Peter Rice
The criticism is predictable: Credit unions that acquire community banks are abusing tax policy, drifting from their mission and distorting competition.
But that framing dodges the real question: What better serves local communities – their own financial cooperative, or a financial institution ultimately accountable to hedge funds and outside shareholders?
The claim that credit unions grow using “untaxed income” overlooks the people at the center of the model. Credit unions are owned by more than 144 million members, who are taxpayers themselves. They pay federal income taxes, state income taxes, property taxes and sales taxes, just like bank customers do. The difference is that credit union earnings are not distributed to outside shareholders.
The federal nonprofit tax exemption reflects ownership structure, not privilege. Credit unions don’t issue stock, and they don’t distribute profits to outside investors. Surplus stays local – returning to members through lower loan rates, reduced fees, higher savings yields and retained capital that strengthens lending capacity.
That’s not tax avoidance. It’s cooperative capitalism.
At its core, credit unions represent a founding principle of the American system: voluntary association, private property and communities pooling their own capital to solve local problems. Neighbors financing neighbors. Workers financing small businesses. Families financing homes.
If institutional investors pooling billions is market efficiency, then working families pooling savings cannot be market abuse.
The Right to Grow
Cooperative capital should not be treated as second-class capital.
Credit unions are great gardens of community capital – locally cultivated savings reinvested locally. They should absolutely have the right to purchase assets, including other banks, when doing so preserves service and strengthens communities.
And remember: Credit unions can convert to banks if their members vote to do so. It is their capital. They own it. That path exists.
It does not work the other way around. A shareholder-owned bank cannot convert into a cooperative and transfer ownership to depositors.
Ownership in the investor model is not designed to democratize. That asymmetry tells you where power – and profit extraction – sit.
What Is Actually Creating Banking Deserts
If critics are worried about community harm, look at consolidation.
Since the 1990s, the number of U.S. banks has been cut by more than half. Between 2017 and 2023 alone, over 10,000 bank branches closed nationwide. Rural areas and working-class cities were hit hardest.
That is how banking deserts form, and in Massachusetts, the problem is increasingly visible outside Greater Boston.
In Gateway Cities like Springfield, Holyoke, Pittsfield, New Bedford, Fall River, Brockton and across much of Western Massachusetts, branch density has thinned. Local lending relationships have weakened. In several of these communities, residents are dangerously close to losing reliable in-person banking access altogether.

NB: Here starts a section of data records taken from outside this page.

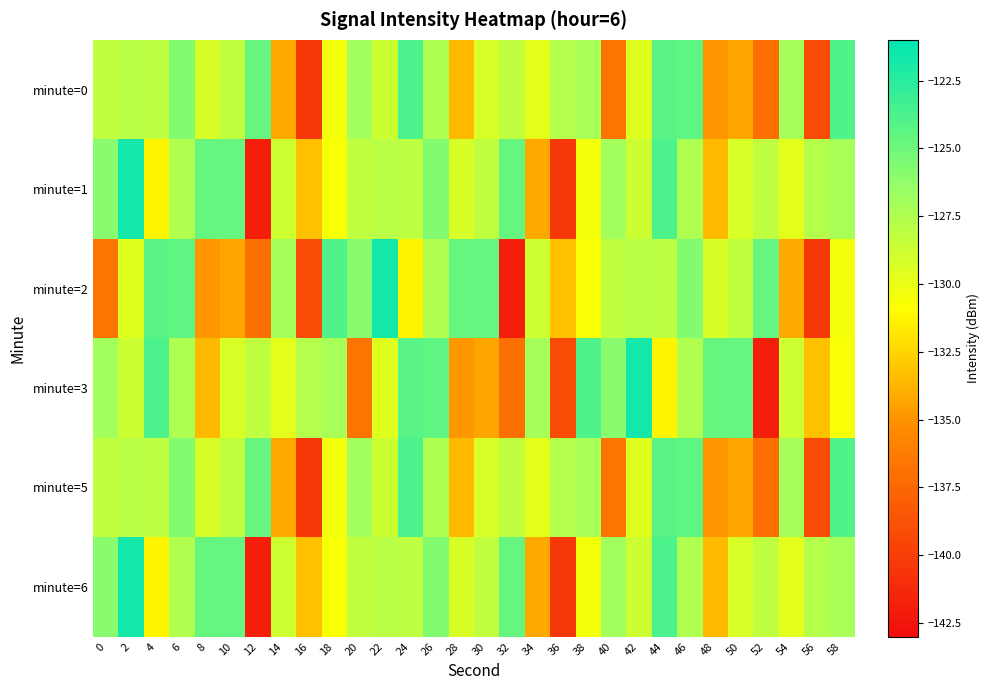

At 22, list the series in order from largest to smallest.

minute=2, minute=1, minute=6, minute=0, minute=5, minute=3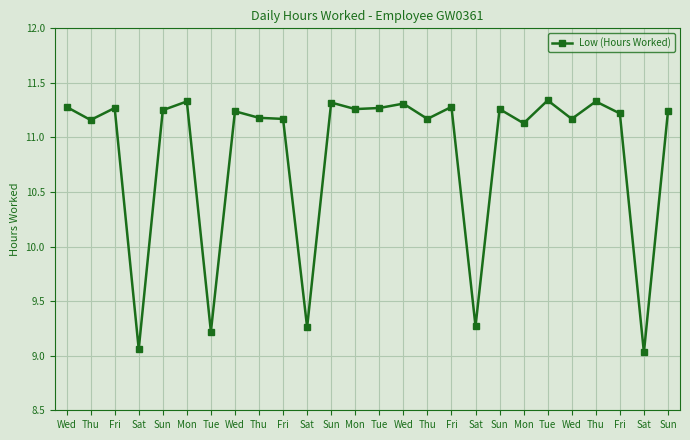

Reading left to right, extract all data points from this chart.

Wed=11.3	Thu=11.2	Fri=11.3	Sat=9.1	Sun=11.2	Mon=11.3	Tue=9.2	Wed=11.2	Thu=11.2	Fri=11.2	Sat=9.3	Sun=11.3	Mon=11.3	Tue=11.3	Wed=11.3	Thu=11.2	Fri=11.3	Sat=9.3	Sun=11.3	Mon=11.1	Tue=11.3	Wed=11.2	Thu=11.3	Fri=11.2	Sat=9.0	Sun=11.2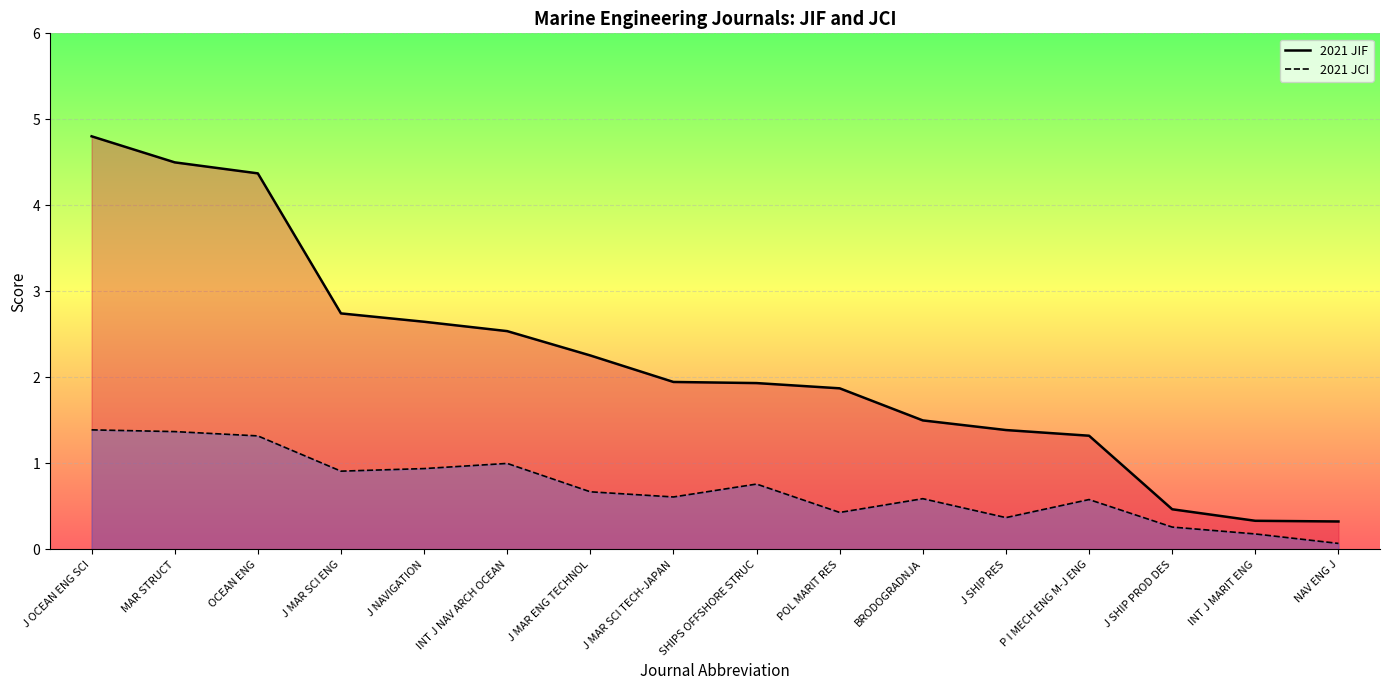

What is the minimum value shown in the chart?

0.1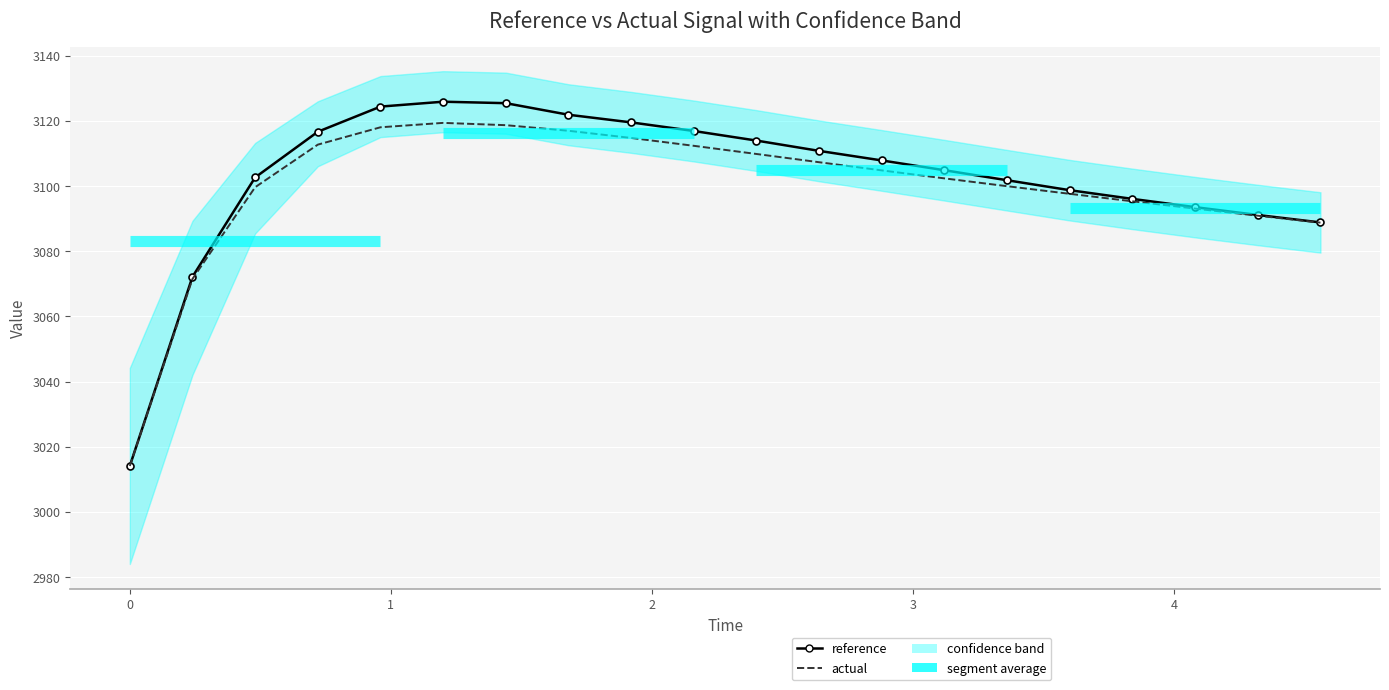

What is the sum of all reference values?

62047.3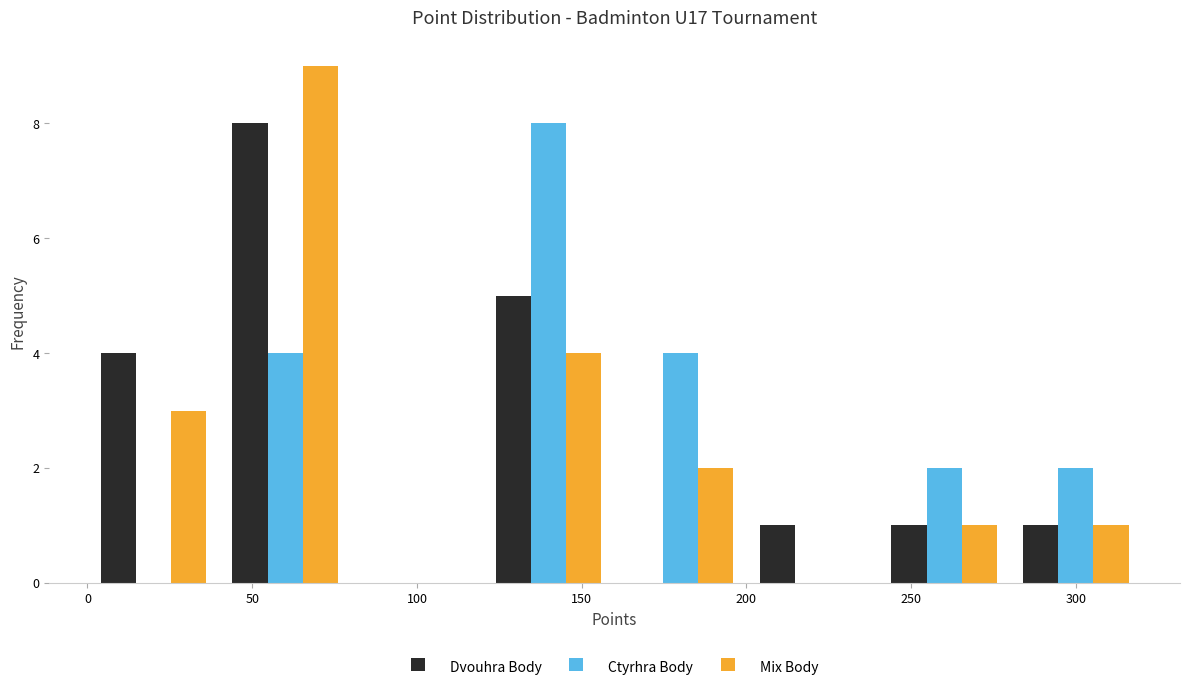

Reading left to right, transcribe this chart: for each range on the x-axis, give the height of each series' bar. The values are not printed on the chart, so give them approximately, as read against the axis.

0 to 40: Dvouhra Body=4	Ctyrhra Body=0	Mix Body=3
40 to 80: Dvouhra Body=8	Ctyrhra Body=4	Mix Body=9
80 to 120: Dvouhra Body=0	Ctyrhra Body=0	Mix Body=0
120 to 160: Dvouhra Body=5	Ctyrhra Body=8	Mix Body=4
160 to 200: Dvouhra Body=0	Ctyrhra Body=4	Mix Body=2
200 to 240: Dvouhra Body=1	Ctyrhra Body=0	Mix Body=0
240 to 280: Dvouhra Body=1	Ctyrhra Body=2	Mix Body=1
280 to 320: Dvouhra Body=1	Ctyrhra Body=2	Mix Body=1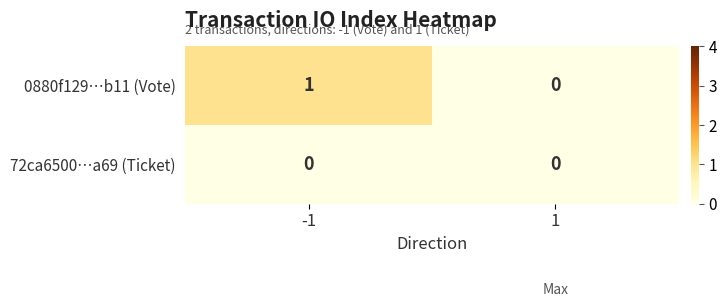

Is the value of 0880f129…b11 (Vote) at -1 greater than the value of 72ca6500…a69 (Ticket) at -1?

Yes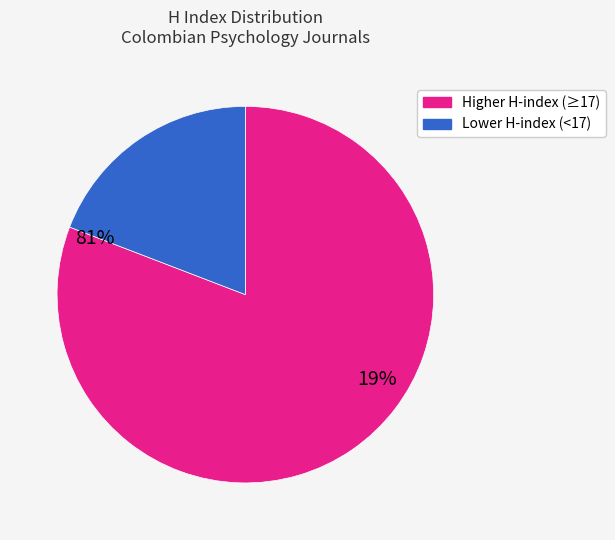

How many slices are in this pie chart?

2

Now add another reality: Many of these same areas face limited broadband infrastructure. Banking deserts and broadband deserts overlap. When branches close in places that also lack reliable high-speed internet, residents cannot simply “bank online” as policymakers assume. The digital substitute doesn’t exist.
When brick-and-mortar banks disappear and broadband remains uneven, small businesses lose lending relationships, seniors lose face-to-face support and households are pushed toward high-cost alternatives.
That trend is not driven by cooperatives. It is driven by shareholder-driven mergers designed to eliminate overlap and improve return on equity.
Regional acquisitions close branches. Centralization follows, and decisions move farther away.
A Massachusetts Risk
Massachusetts banking legislation is increasingly rigid and uncompetitive. While other states allow flexible asset transactions and adaptation pathways, our framework often slows or discourages strategic growth.
When local institutions cannot scale or strengthen their capital base, they don’t remain independent. They are absorbed.
Overregulation does not preserve local banking. It accelerates consolidation – and shifts control further out of state.
If we block cooperatives from growing, we risk accelerating the very banking deserts we claim to fear.
Credit unions hold roughly 8 percent to 9 percent of U.S. financial institution assets. They remain one-member-one-vote. They cannot be publicly traded. They cannot distribute profits to hedge funds.
When they grow, scale lowers costs, strengthens compliance capacity, expands small-business lending and builds resilience in underserved markets.
That is a mission scaled, not abandoned.
The Question That Must Be Asked
So, let’s ask it plainly: Is a Gateway City in Western Massachusetts better served by a financial institution owned by its depositors, governed democratically and reinvesting surplus locally?
Or by one focused primarily on maximizing shareholder return?
Credit unions are not tax-exempt because they are small. They are tax-exempt because they are cooperative. Their members already pay taxes. Their capital is local. Their ownership is democratic.
Banking deserts are real. Broadband gaps are real. Community fragility is real.
Communities helping themselves is not distortion. It is resilience.
The real anxiety is not about abuse.
It’s about what happens when cooperation works – and works well enough to compete.
Peter Rice is president and CEO of Hanscom Federal Credit Union.